NSE
Speciality Restaurants Ltd. shares spurted nearly 11 percent to touch a 52-week high in morning deals on Tuesday ahead of the extraordinary general meeting (EGM) of shareholders on January 18. The board will consider a Rs 127.23 crore fund infusion through a preferential issue of warrants at the EGM.
The company will seek shareholders’ approval for an issue of up to 60 lakh warrants convertible into equity shares at a price of Rs 212 each, aggregating up to Rs 127.23 crore on a preferential basis at the EGM.
The allottees are neither promoters nor are they part of the promoter group, and will be a part of the category of public shareholders of the company.
The company in an exchange filing on Monday stated that it has obtained an addendum (dated January 14, 2023) to the Valuation Report dated December 21, 2022, which inter alia sets out the values derived under different methods considered relevant by the Registered Valuer in its above referred Valuation Report.
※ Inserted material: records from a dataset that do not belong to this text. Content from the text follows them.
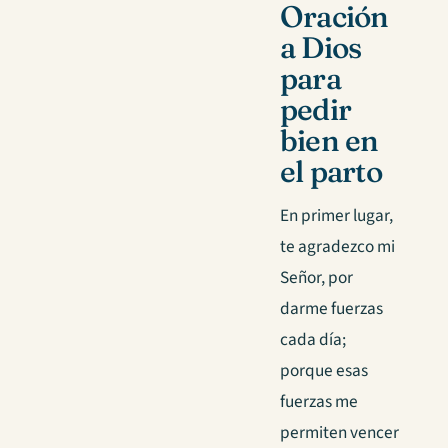
Oración
a Dios
para
pedir
bien en
el parto
En primer lugar,
te agradezco mi
Señor, por
darme fuerzas
cada día;
porque esas
fuerzas me
permiten vencer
However, no change is required to the issue price for the proposed preferential issue as proposed in the notice of the EGM.
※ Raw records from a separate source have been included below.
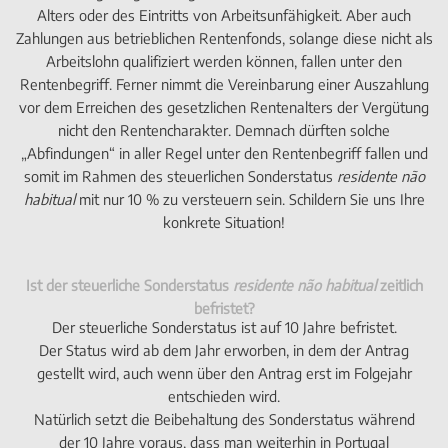
Alters oder des Eintritts von Arbeitsunfähigkeit. Aber auch
Zahlungen aus betrieblichen Rentenfonds, solange diese nicht als
Arbeitslohn qualifiziert werden können, fallen unter den
Rentenbegriff. Ferner nimmt die Vereinbarung einer Auszahlung
vor dem Erreichen des gesetzlichen Rentenalters der Vergütung
nicht den Rentencharakter. Demnach dürften solche
„Abfindungen“ in aller Regel unter den Rentenbegriff fallen und
somit im Rahmen des steuerlichen Sonderstatus
residente não
habitual
mit nur 10 % zu versteuern sein. Schildern Sie uns Ihre
konkrete Situation!
Ist der steuerliche Sonderstatus
residente não habitual
zeitlich
befristet?
Der steuerliche Sonderstatus ist auf 10 Jahre befristet.
Der Status wird ab dem Jahr erworben, in dem der Antrag
gestellt wird, auch wenn über den Antrag erst im Folgejahr
entschieden wird.
Natürlich setzt die Beibehaltung des Sonderstatus während
der 10 Jahre voraus, dass man weiterhin in Portugal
Speciality Restaurants owns a chain of fine dining, casual dining, bar and lounge as well as bakery and confectionery outlets in over 25 cities in India and overseas. The company owns popular restaurant brands like Oh! Calcutta, Mainland China and Asia Kitchen by Mainland China in India.
Earlier this month, Speciality Restaurants’ founder Anjan Chatterjee told CNBC-TV18 that the company plans to open 12-15 restaurants in the next 24 months. These restaurants will be located in existing and newer tier-2 cities.
The company also operates restaurants in Dhaka (Bangladesh), Dar-es-Salaam (Tanzania), Colombo (Sri Lanka), and recently in Dubai (UAE). With ongoing expansion plans, it aims to launch operations soon in London, Canada, the United States, and Bahrain.
The Speciality Restaurants stock ended 9.11 percent higher at Rs 273 on Tuesday.